After the 10th call that day, I answered the phone. Recently, I had been victim to Roger’s willingness to give out my home number to one of the “authorized” retail partners. They called and called and called. We ignored them. (I would pick up the phone and say “Hello-two-three” and hang up. A trick I learned dealing with afore mentioned horrible credit. If you don’t answer in 3 seconds, chances are I don’t want to talk to you. ) Finally requested to be removed from these lists. So when a woman I didn’t know asked for me, some kind of paranoid instinct kicked in and I said I wasn’t home. I don’t know why. I tried to take a message, and that’s when she said she was calling from the CIC. Canadian Immigration. 
I freaked out. What was I supposed to do now? Backtrack and admit I lied and that I was home. Explain to her about the near harassment level of sales pitches we’ve been getting because of our wireless contracts? Hope she thought it was funny.

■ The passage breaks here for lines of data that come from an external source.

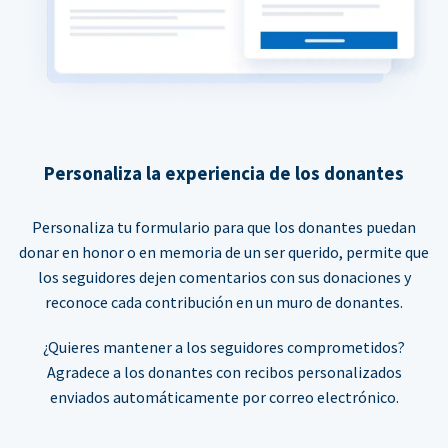
Personaliza la experiencia de los donantes
Personaliza tu formulario para que los donantes puedan
donar en honor o en memoria de un ser querido, permite que
los seguidores dejen comentarios con sus donaciones y
reconoce cada contribución en un muro de donantes.
¿Quieres mantener a los seguidores comprometidos?
Agradece a los donantes con recibos personalizados
enviados automáticamente por correo electrónico.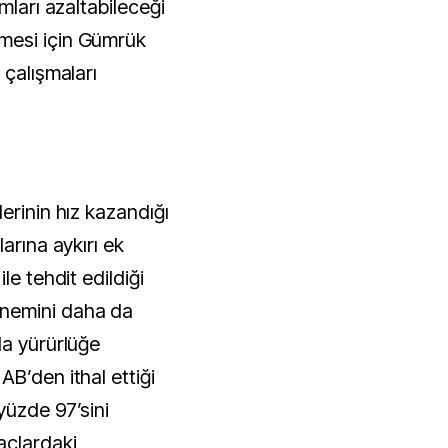
mları azaltabileceği
mesi için Gümrük
 çalışmaları
erinin hız kazandığı
arına aykırı ek
le tehdit edildiği
nemini daha da
la yürürlüğe
B’den ithal ettiği
yüzde 97’sini
açlardaki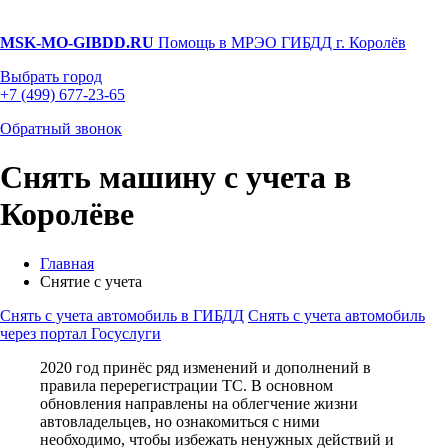
MSK-MO-GIBDD.RU
Помощь в МРЭО ГИБДД г. Королёв
Выбрать город
+7 (499) 677-23-65
Обратный звонок
Снять машину с учета в
Королёве
Главная
Снятие с учета
Снять с учета автомобиль в ГИБДД
Снять с учета автомобиль
через портал Госуслуги
2020 год принёс ряд изменений и дополнений в
правила перерегистрации ТС. В основном
обновления направлены на облегчение жизни
автовладельцев, но ознакомиться с ними
необходимо, чтобы избежать ненужных действий и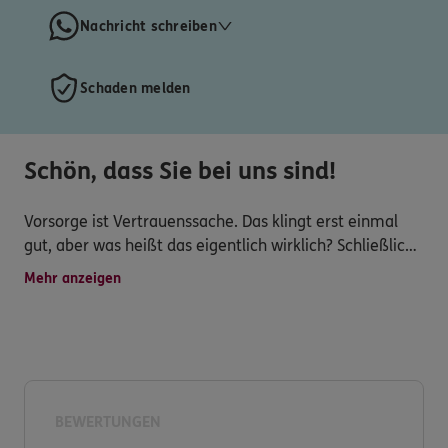
Nachricht schreiben
Schaden melden
Schön, dass Sie bei uns sind!
Vorsorge ist Vertrauenssache. Das klingt erst einmal
gut, aber was heißt das eigentlich wirklich? Schließlich
ist kein Mensch wie der andere, und was für einen
Mehr anzeigen
Freund gut und richtig ist, muss für einen selbst noch
lange nicht passen.
Unsere Empfehlung an Sie: Nehmen Sie sich die Zeit für
ein individuelles Gespräch mit einem Experten, der
Ihnen ganz genau zuhört und aus der Vielfalt an
BEWERTUNGEN
Möglichkeiten zur Vorsorge und Absicherung speziell für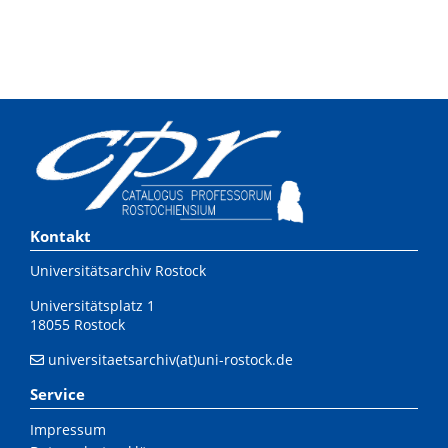
Kontakt
Universitätsarchiv Rostock
Universitätsplatz 1
18055 Rostock
universitaetsarchiv(at)uni-rostock.de
Service
Impressum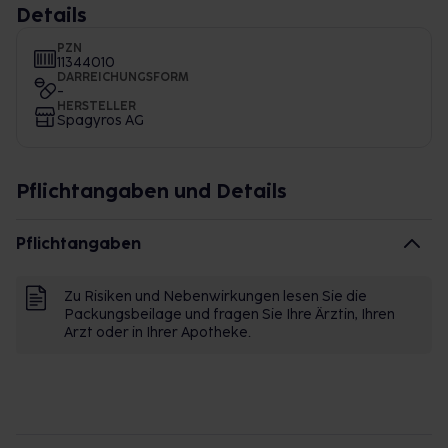
Details
PZN
11344010
DARREICHUNGSFORM
-
HERSTELLER
Spagyros AG
Pflichtangaben und Details
Pflichtangaben
Zu Risiken und Nebenwirkungen lesen Sie die
Packungsbeilage und fragen Sie Ihre Ärztin, Ihren
Arzt oder in Ihrer Apotheke.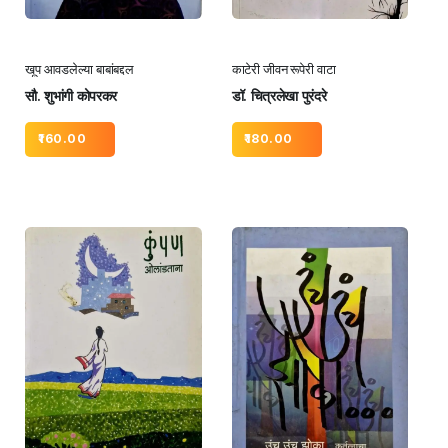
खूप आवडलेल्या बाबांबद्दल
काटेरी जीवन रूपेरी वाटा
सौ. शुभांगी कोपरकर
डॉ. चित्रलेखा पुरंदरे
160.00
180.00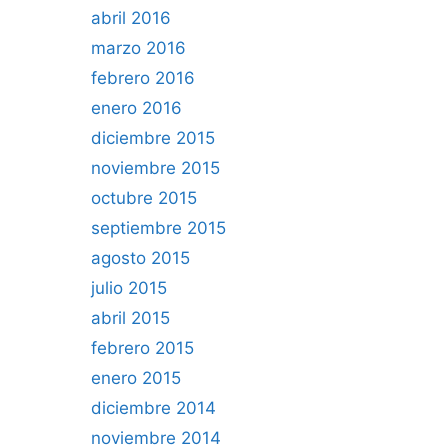
abril 2016
marzo 2016
febrero 2016
enero 2016
diciembre 2015
noviembre 2015
octubre 2015
septiembre 2015
agosto 2015
julio 2015
abril 2015
febrero 2015
enero 2015
diciembre 2014
noviembre 2014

I couldn’t admit to Immigration that I had lied to them, even in such a benign manner, and it was totally innocent and benign, albeit extremely paranoid! So I carried on. She said she would call Jodi’s representative, I said I would tell Jodi they called and hung up. Then I ran in to the room and woke Wil up from his nap to tell him that I LIED TO IMMIGRATION and that was going to hell and no way were they gonna let a liar in to the country. Because lies are the first step to terrorism, right? 
Turns out my lawyer had made a few mistakes on the form and they just needed some corrections. But it means they are, at last, processing my application.